■ **What to do**:
Line for line, return the data exactly, omitting all pictures.

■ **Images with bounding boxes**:
Segment Open

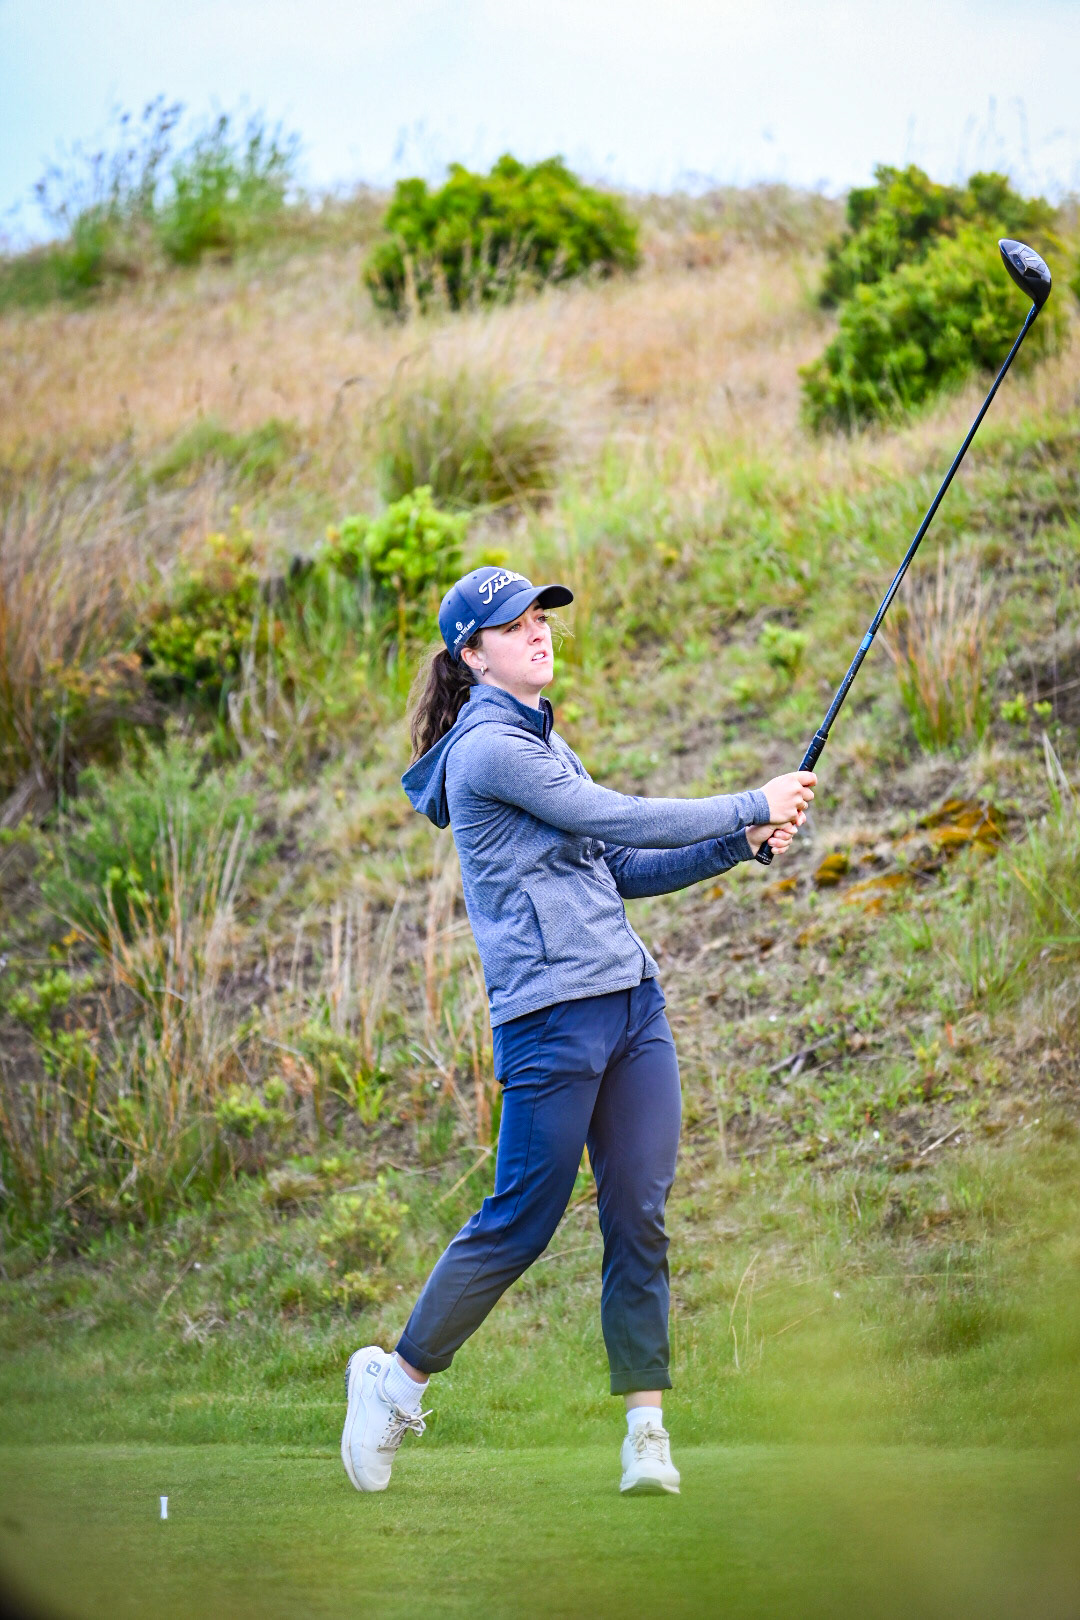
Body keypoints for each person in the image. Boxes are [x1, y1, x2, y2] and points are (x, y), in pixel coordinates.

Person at [341, 565, 814, 1496]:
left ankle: (646, 1435)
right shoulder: (488, 750)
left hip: (632, 1005)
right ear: (473, 656)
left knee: (638, 1212)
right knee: (522, 1219)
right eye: (514, 626)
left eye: (542, 619)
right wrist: (751, 803)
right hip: (549, 1018)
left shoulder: (544, 739)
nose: (539, 633)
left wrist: (736, 845)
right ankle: (393, 1383)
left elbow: (617, 865)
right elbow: (611, 815)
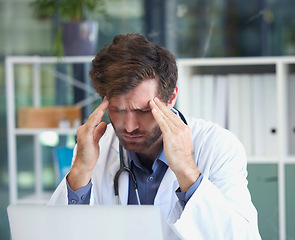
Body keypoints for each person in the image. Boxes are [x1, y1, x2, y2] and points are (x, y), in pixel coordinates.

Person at [48, 33, 261, 239]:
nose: (129, 127)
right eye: (118, 110)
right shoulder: (95, 147)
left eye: (143, 111)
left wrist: (187, 170)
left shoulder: (216, 146)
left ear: (172, 98)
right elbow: (55, 234)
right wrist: (80, 171)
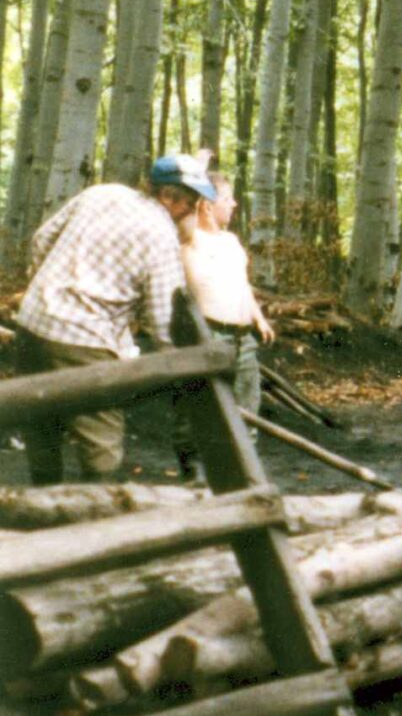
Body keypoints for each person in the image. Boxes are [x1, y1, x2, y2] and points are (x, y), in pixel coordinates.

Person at [11, 154, 219, 483]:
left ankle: (44, 510)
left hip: (32, 324)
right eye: (190, 204)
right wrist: (181, 367)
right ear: (167, 196)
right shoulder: (161, 235)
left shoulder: (102, 193)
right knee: (101, 448)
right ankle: (97, 519)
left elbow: (41, 240)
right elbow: (165, 319)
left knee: (41, 428)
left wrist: (49, 288)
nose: (191, 212)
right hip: (85, 339)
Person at [179, 170, 275, 416]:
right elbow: (186, 207)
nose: (234, 204)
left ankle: (246, 455)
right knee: (202, 412)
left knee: (248, 411)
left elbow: (242, 284)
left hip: (244, 339)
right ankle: (192, 456)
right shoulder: (190, 240)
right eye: (227, 199)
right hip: (210, 334)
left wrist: (259, 319)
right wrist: (198, 167)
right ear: (208, 206)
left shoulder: (231, 241)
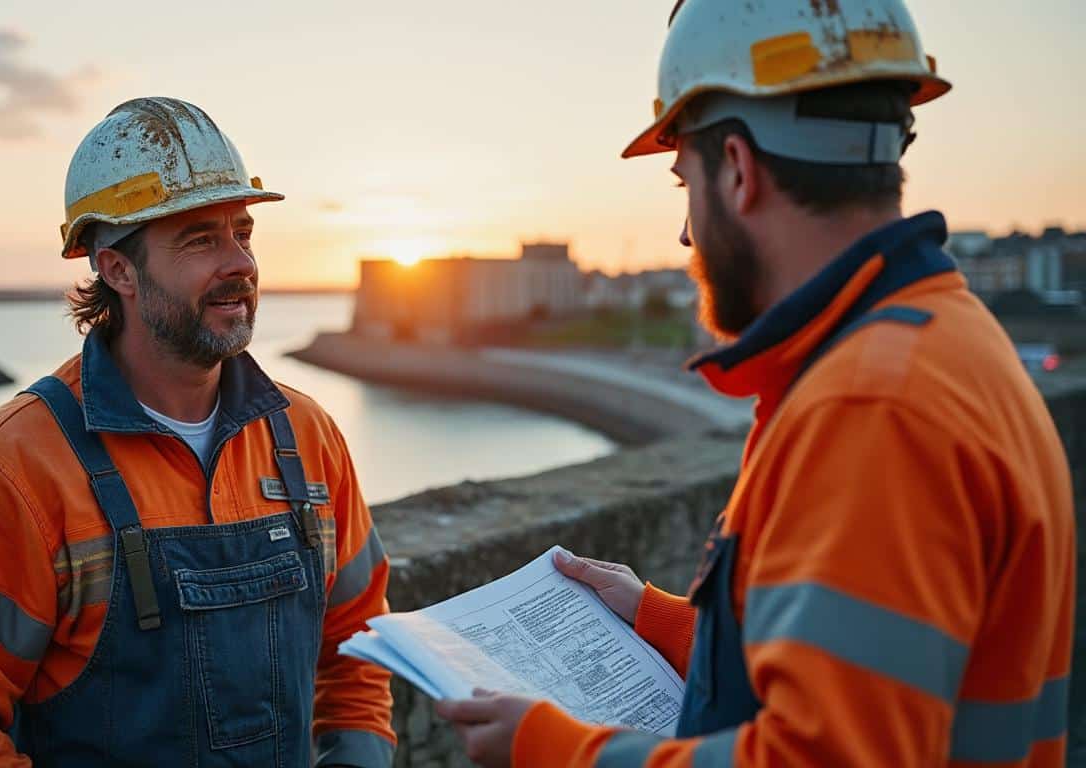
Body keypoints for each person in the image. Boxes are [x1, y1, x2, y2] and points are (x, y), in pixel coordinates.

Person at [435, 1, 1075, 766]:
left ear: (736, 170)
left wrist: (553, 748)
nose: (683, 234)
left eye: (683, 184)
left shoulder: (871, 406)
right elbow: (859, 671)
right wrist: (659, 622)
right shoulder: (945, 337)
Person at [0, 97, 396, 767]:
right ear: (116, 268)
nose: (240, 262)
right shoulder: (14, 466)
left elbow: (359, 645)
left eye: (243, 231)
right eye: (201, 239)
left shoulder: (308, 436)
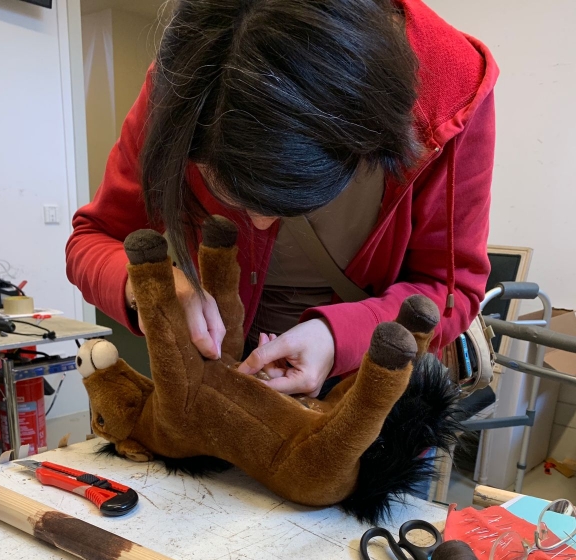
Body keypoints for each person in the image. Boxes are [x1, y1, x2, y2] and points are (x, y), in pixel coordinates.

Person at [67, 0, 498, 398]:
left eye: (288, 201)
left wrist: (340, 338)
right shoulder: (184, 81)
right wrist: (150, 290)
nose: (255, 224)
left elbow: (451, 289)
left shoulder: (453, 94)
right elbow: (91, 238)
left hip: (367, 387)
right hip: (216, 378)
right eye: (226, 192)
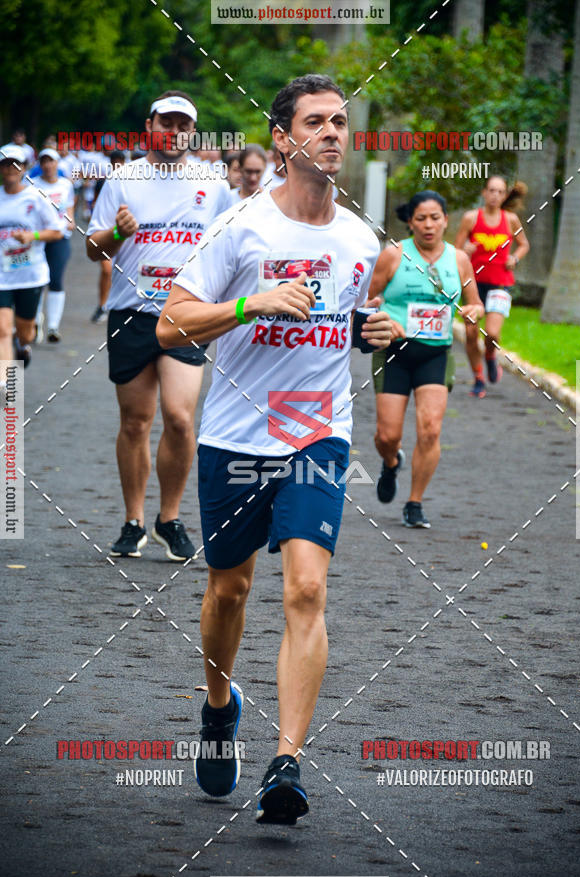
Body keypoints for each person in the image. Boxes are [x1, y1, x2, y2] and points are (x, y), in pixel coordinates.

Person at [157, 74, 392, 824]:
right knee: (229, 590)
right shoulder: (240, 227)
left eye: (341, 122)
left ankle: (286, 763)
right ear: (283, 138)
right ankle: (218, 706)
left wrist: (372, 333)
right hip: (234, 436)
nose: (333, 133)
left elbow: (347, 321)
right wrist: (249, 303)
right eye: (316, 122)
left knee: (306, 590)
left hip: (317, 435)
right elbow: (169, 324)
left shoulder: (360, 240)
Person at [86, 91, 232, 560]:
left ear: (193, 132)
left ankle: (169, 518)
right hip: (131, 313)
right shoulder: (123, 179)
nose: (174, 132)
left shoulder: (213, 184)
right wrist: (118, 233)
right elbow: (93, 248)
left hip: (186, 312)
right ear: (149, 126)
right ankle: (133, 521)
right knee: (135, 422)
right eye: (166, 123)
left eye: (183, 125)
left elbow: (230, 248)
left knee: (180, 418)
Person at [369, 191, 484, 528]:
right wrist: (384, 320)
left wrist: (474, 312)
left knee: (430, 429)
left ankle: (414, 503)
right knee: (386, 436)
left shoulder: (459, 259)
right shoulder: (393, 255)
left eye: (435, 218)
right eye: (421, 218)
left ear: (446, 220)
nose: (428, 225)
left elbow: (475, 302)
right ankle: (391, 462)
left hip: (435, 353)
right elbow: (366, 301)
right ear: (410, 222)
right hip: (394, 352)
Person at [454, 176, 529, 398]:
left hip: (500, 284)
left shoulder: (511, 220)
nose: (495, 195)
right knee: (470, 333)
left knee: (493, 334)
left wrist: (515, 258)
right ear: (484, 193)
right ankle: (478, 378)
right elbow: (455, 250)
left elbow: (524, 244)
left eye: (500, 192)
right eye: (492, 190)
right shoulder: (470, 218)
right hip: (473, 285)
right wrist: (465, 250)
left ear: (505, 196)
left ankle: (489, 355)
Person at [0, 144, 62, 376]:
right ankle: (9, 388)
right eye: (6, 164)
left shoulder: (36, 197)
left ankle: (22, 343)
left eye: (16, 164)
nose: (11, 169)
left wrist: (32, 236)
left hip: (30, 275)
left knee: (26, 333)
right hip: (2, 275)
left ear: (24, 168)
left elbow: (56, 231)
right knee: (2, 329)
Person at [31, 148, 75, 342]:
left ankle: (53, 327)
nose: (48, 165)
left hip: (59, 237)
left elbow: (69, 205)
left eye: (51, 161)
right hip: (38, 237)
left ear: (57, 163)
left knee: (55, 279)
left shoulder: (65, 184)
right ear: (40, 164)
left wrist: (71, 219)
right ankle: (35, 321)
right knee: (38, 281)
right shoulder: (32, 184)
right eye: (44, 161)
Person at [90, 150, 126, 325]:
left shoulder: (132, 182)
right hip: (108, 232)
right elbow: (95, 204)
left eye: (120, 162)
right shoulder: (103, 182)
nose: (117, 165)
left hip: (127, 235)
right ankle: (102, 305)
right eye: (115, 162)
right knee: (107, 270)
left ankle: (120, 304)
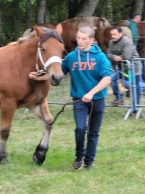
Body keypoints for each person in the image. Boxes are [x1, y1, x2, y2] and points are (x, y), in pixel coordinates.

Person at [29, 26, 112, 169]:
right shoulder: (72, 57)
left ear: (91, 40)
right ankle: (79, 156)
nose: (79, 41)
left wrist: (91, 93)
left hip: (97, 100)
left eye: (83, 38)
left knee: (93, 132)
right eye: (78, 38)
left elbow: (107, 79)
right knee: (80, 128)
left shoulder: (100, 57)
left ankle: (89, 162)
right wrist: (39, 77)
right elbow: (58, 73)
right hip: (79, 100)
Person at [106, 26, 142, 116]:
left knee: (135, 88)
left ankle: (135, 109)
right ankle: (119, 98)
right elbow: (108, 54)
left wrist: (119, 57)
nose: (113, 36)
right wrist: (114, 57)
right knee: (111, 79)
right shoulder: (111, 42)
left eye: (115, 34)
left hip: (134, 68)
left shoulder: (126, 41)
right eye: (111, 34)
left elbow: (127, 56)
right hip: (122, 68)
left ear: (121, 34)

Segment Closed

■ **Output of the exercise**:
Body keypoints for each person in the image. Boxes are [x1, y1, x2, y2] and points are (x, y), in pixel coordinates.

Person at [341, 565, 814, 1496]:
left ankle: (646, 1435)
right shoulder: (488, 750)
left hip: (632, 1005)
right ear: (473, 656)
left knee: (638, 1212)
right knee: (522, 1219)
right eye: (514, 626)
left eye: (542, 619)
right wrist: (751, 803)
right hip: (549, 1018)
left shoulder: (544, 739)
nose: (539, 633)
left wrist: (736, 845)
right ankle: (393, 1383)
left elbow: (617, 865)
right elbow: (611, 815)
Body keypoints for each person in the image. Boxes are [x1, y1, x2, y2] and points are (x, y), in pixel coordinates.

Person at [48, 33, 261, 239]:
nose: (129, 127)
right eye: (118, 110)
right shoulder: (95, 147)
left eye: (143, 111)
left wrist: (187, 170)
left shoulder: (216, 146)
left ear: (172, 98)
right elbow: (55, 234)
right wrist: (80, 171)
Body keypoints for each person in the image. Boxes are [x1, y1, x2, y2] and points are (x, y), in pixel coordinates.

Person at [11, 154, 219, 483]:
left ankle: (44, 510)
left hip: (32, 324)
right eye: (190, 204)
right wrist: (181, 367)
right ear: (167, 196)
right shoulder: (161, 235)
left shoulder: (102, 193)
right knee: (101, 448)
right ankle: (97, 519)
left elbow: (41, 240)
right elbow: (165, 319)
left knee: (41, 428)
left wrist: (49, 288)
nose: (191, 212)
right hip: (85, 339)
Person at [179, 170, 275, 416]:
right elbow: (186, 207)
nose: (234, 204)
left ankle: (246, 455)
right knee: (202, 412)
left knee: (248, 411)
left elbow: (242, 284)
left hip: (244, 339)
right ankle: (192, 456)
right shoulder: (190, 240)
right eye: (227, 199)
right hip: (210, 334)
left wrist: (259, 319)
right wrist: (198, 167)
right ear: (208, 206)
left shoulder: (231, 241)
Body keypoints for each person in the image. Boxes are [x1, y1, x2, y2] and points are (x, y), in pixel coordinates.

Person at [435, 1, 1075, 766]:
left ear: (736, 170)
left wrist: (553, 748)
nose: (683, 234)
left eye: (683, 184)
left shoulder: (871, 406)
right elbow: (859, 671)
right wrist: (659, 622)
right shoulder: (945, 337)
Person at [0, 97, 396, 767]:
right ear: (116, 268)
nose: (240, 262)
right shoulder: (14, 466)
left elbow: (359, 645)
left eye: (243, 231)
right eye: (201, 239)
left shoulder: (308, 436)
Body keypoints for each person in the image. Boxes are [x1, y1, x2, y2] and points are (x, y), in pixel coordinates.

Person at [67, 0, 498, 398]:
left eye: (288, 201)
left wrist: (340, 338)
right shoulder: (184, 81)
right wrist: (150, 290)
nose: (255, 224)
left elbow: (451, 289)
left shoulder: (453, 94)
right elbow: (91, 238)
left hip: (367, 387)
right hip: (216, 378)
right eye: (226, 192)
Body keypoints for each person in the image. Boxes are [x1, y1, x2, y2] and points are (x, y), in pixel coordinates.

Person at [157, 74, 392, 824]:
right knee: (229, 590)
right shoulder: (240, 227)
left eye: (341, 122)
left ankle: (286, 763)
right ear: (283, 138)
right ankle: (218, 706)
left wrist: (372, 333)
right hip: (234, 436)
nose: (333, 133)
left elbow: (347, 321)
right wrist: (249, 303)
right eye: (316, 122)
left knee: (306, 590)
left hip: (317, 435)
right elbow: (169, 324)
left shoulder: (360, 240)
Person at [86, 91, 232, 560]:
left ear: (193, 132)
left ankle: (169, 518)
right hip: (131, 313)
right shoulder: (123, 179)
nose: (174, 132)
left shoulder: (213, 184)
right wrist: (118, 233)
right elbow: (93, 248)
left hip: (186, 312)
right ear: (149, 126)
right ankle: (133, 521)
right knee: (135, 422)
right eye: (166, 123)
left eye: (183, 125)
left elbow: (230, 248)
left knee: (180, 418)
Person at [369, 191, 484, 528]:
right wrist: (384, 320)
left wrist: (474, 312)
left knee: (430, 429)
left ankle: (414, 503)
right knee: (386, 436)
left shoulder: (459, 259)
right shoulder: (393, 255)
left eye: (435, 218)
right eye: (421, 218)
left ear: (446, 220)
nose: (428, 225)
left elbow: (475, 302)
right ankle: (391, 462)
left hip: (435, 353)
right elbow: (366, 301)
right ear: (410, 222)
right hip: (394, 352)
Person at [454, 176, 529, 398]:
left hip: (500, 284)
left shoulder: (511, 220)
nose: (495, 195)
right knee: (470, 333)
left knee: (493, 334)
left wrist: (515, 258)
right ear: (484, 193)
right ankle: (478, 378)
right elbow: (455, 250)
left elbow: (524, 244)
left eye: (500, 192)
right eye: (492, 190)
right shoulder: (470, 218)
right hip: (473, 285)
right wrist: (465, 250)
left ear: (505, 196)
left ankle: (489, 355)
Person at [0, 144, 62, 376]:
right ankle: (9, 388)
right eye: (6, 164)
left shoulder: (36, 197)
left ankle: (22, 343)
left eye: (16, 164)
nose: (11, 169)
left wrist: (32, 236)
left hip: (30, 275)
left knee: (26, 333)
right hip: (2, 275)
left ear: (24, 168)
left elbow: (56, 231)
right knee: (2, 329)
Person at [31, 148, 75, 342]:
left ankle: (53, 327)
nose: (48, 165)
left hip: (59, 237)
left elbow: (69, 205)
left eye: (51, 161)
right hip: (38, 237)
left ear: (57, 163)
left knee: (55, 279)
left shoulder: (65, 184)
right ear: (40, 164)
left wrist: (71, 219)
right ankle: (35, 321)
right knee: (38, 281)
right shoulder: (32, 184)
right eye: (44, 161)
Person at [90, 150, 126, 325]:
left shoulder: (132, 182)
right hip: (108, 232)
right elbow: (95, 204)
left eye: (120, 162)
right shoulder: (103, 182)
nose: (117, 165)
left hip: (127, 235)
right ankle: (102, 305)
right eye: (115, 162)
right knee: (107, 270)
left ankle: (120, 304)
Body keypoints for each person in the image. Boxes are [x1, y1, x2, y2] and points are (x, y), in pixel coordinates.

Person at [29, 26, 112, 169]:
right shoulder: (72, 57)
left ear: (91, 40)
right ankle: (79, 156)
nose: (79, 41)
left wrist: (91, 93)
left hip: (97, 100)
left eye: (83, 38)
left knee: (93, 132)
right eye: (78, 38)
left elbow: (107, 79)
right knee: (80, 128)
left shoulder: (100, 57)
left ankle: (89, 162)
right wrist: (39, 77)
right elbow: (58, 73)
right hip: (79, 100)
Person at [106, 26, 142, 116]:
left knee: (135, 88)
left ankle: (135, 109)
right ankle: (119, 98)
right elbow: (108, 54)
left wrist: (119, 57)
nose: (113, 36)
right wrist: (114, 57)
right knee: (111, 79)
right shoulder: (111, 42)
left eye: (115, 34)
left hip: (134, 68)
left shoulder: (126, 41)
right eye: (111, 34)
left elbow: (127, 56)
right hip: (122, 68)
left ear: (121, 34)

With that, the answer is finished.